The vector library implements operations on Int-indexed one-dimensional arrays. It includes a powerful loop optimisation framework for efficient single-threaded processing on a CPU. The accelerate-io package provides a conversion mechanism from storable vectors into Accelerate arrays.

Conversion from storable vectors into an Accelerate array actually requires a collection of vectors. This is because Accelerate supports arrays of tuples, but there is no standard Storable instance for tuples. To begin with, let us present the type of the function that converts the collection of vectors into an Accelerate array, and then we will explain its components.

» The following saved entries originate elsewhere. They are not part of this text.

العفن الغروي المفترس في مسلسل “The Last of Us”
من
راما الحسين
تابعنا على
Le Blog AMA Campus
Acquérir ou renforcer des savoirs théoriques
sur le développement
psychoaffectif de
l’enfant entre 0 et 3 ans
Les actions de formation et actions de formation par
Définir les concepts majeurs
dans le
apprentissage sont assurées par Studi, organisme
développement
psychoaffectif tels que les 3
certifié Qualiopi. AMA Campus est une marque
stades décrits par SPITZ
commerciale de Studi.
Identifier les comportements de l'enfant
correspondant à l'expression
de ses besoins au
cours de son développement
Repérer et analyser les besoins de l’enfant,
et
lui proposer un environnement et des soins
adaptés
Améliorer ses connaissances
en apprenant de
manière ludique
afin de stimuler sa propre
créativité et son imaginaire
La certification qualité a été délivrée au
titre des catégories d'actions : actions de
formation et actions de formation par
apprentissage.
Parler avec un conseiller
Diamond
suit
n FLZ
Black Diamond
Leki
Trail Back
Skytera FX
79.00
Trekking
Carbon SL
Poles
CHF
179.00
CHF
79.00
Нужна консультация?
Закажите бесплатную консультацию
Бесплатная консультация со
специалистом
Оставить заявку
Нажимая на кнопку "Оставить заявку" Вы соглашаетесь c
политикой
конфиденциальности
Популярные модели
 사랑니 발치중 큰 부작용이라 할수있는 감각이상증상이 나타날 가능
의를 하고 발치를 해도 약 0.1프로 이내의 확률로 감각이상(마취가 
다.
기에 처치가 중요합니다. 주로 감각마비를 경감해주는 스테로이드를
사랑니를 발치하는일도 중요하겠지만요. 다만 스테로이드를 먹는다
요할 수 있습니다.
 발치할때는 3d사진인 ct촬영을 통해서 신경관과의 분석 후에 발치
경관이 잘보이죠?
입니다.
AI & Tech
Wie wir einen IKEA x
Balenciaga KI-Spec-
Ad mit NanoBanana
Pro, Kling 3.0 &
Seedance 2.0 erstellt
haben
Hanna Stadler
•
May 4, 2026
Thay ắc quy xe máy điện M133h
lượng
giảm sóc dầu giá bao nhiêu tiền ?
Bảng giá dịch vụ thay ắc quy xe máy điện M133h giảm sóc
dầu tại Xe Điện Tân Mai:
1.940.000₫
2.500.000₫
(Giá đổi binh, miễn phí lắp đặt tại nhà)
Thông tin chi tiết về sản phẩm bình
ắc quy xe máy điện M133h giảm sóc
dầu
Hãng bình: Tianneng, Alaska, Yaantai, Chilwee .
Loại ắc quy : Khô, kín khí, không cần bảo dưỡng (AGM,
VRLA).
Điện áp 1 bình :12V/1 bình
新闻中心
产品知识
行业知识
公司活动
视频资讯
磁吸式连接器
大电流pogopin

fromVectors :: (Shape sh, Elt e) => sh -> Vectors (EltRepr e) -> Array sh e

The first parameter sh specifies how the one-dimensional vector data will be interpreted as a multidimensional array, where elements will be consumed from the vector in row-major order. The second parameter Vectors is a family of types that represents the collection of storable vectors. The structure of this collection of vectors depends upon the element type e of the resulting Accelerate array of type Array sh e. For example:

  • if e :: Int, then Vectors (EltRepr Int) :: ((), Vector Int)

  • if e :: (Double,Float), then Vectors (EltRepr (Double,Float)) :: (((), Vector Double), Vector Float)

In general, the type of the output element e is represented as a set of nested tuples by using () and (,) as nil and snoc respectively.

Similarly, we can convert an Accelerate array into a collection of storable vectors.

toVectors :: (Shape sh, Elt e) => Array sh e -> Vectors (EltRepr e)

Low-level conversions

TODO: using the accelerate-io package to read from pointers and ByteStrings.

Impure arrays

On the Haskell side, arrays can be created and operated on in a mutable fashion, using destructive updates as in an imperative language. Once all operations are complete, the mutable array can be frozen and the pure immutable array lifted into Accelerate.

Mutable arrays combined with freezing are quite useful for initialising arrays using data from the outside world.

For example, to fill an array we:

  • allocate an empty mutable IArray of size n
  • destructively update the cells using a generator function
  • freeze the IArray and convert to an Accelerate array

Here we initialise a mutable unboxed vector, fill it with randomly generated values, then convert the result into an Accelerate array.

{-# LANGUAGE BangPatterns, FlexibleContexts, ScopedTypeVariables #-}

import System.Random.MWC
import Data.Array.IO                            ( IOUArray )
import Data.Array.Unboxed                       ( IArray, UArray )
import Data.Array.MArray                        as M
import Data.Array.Accelerate                    as A

randoms
  :: forall e. (Variate e, Elt e, MArray IOUArray e IO, IArray UArray e)
  => GenIO
  -> Int
  -> IO (A.Array DIM1 e)
randoms gen n = do
  m     <- M.newArray_ (0,n-1)
  m'    <- fill m 0
  return $ A.fromIArray m'
  where
    fill :: IOUArray Int e -> Int -> IO (UArray Int e)
    fill !m !i
      | i < n     = do v <- uniform gen
                       M.writeArray m i v
                       fill m (i+1)
      | otherwise = M.unsafeFreeze m

Note that in this example you will want to compile with optimisations, otherwise unsafeFreeze will lead to stack overflow for large arrays.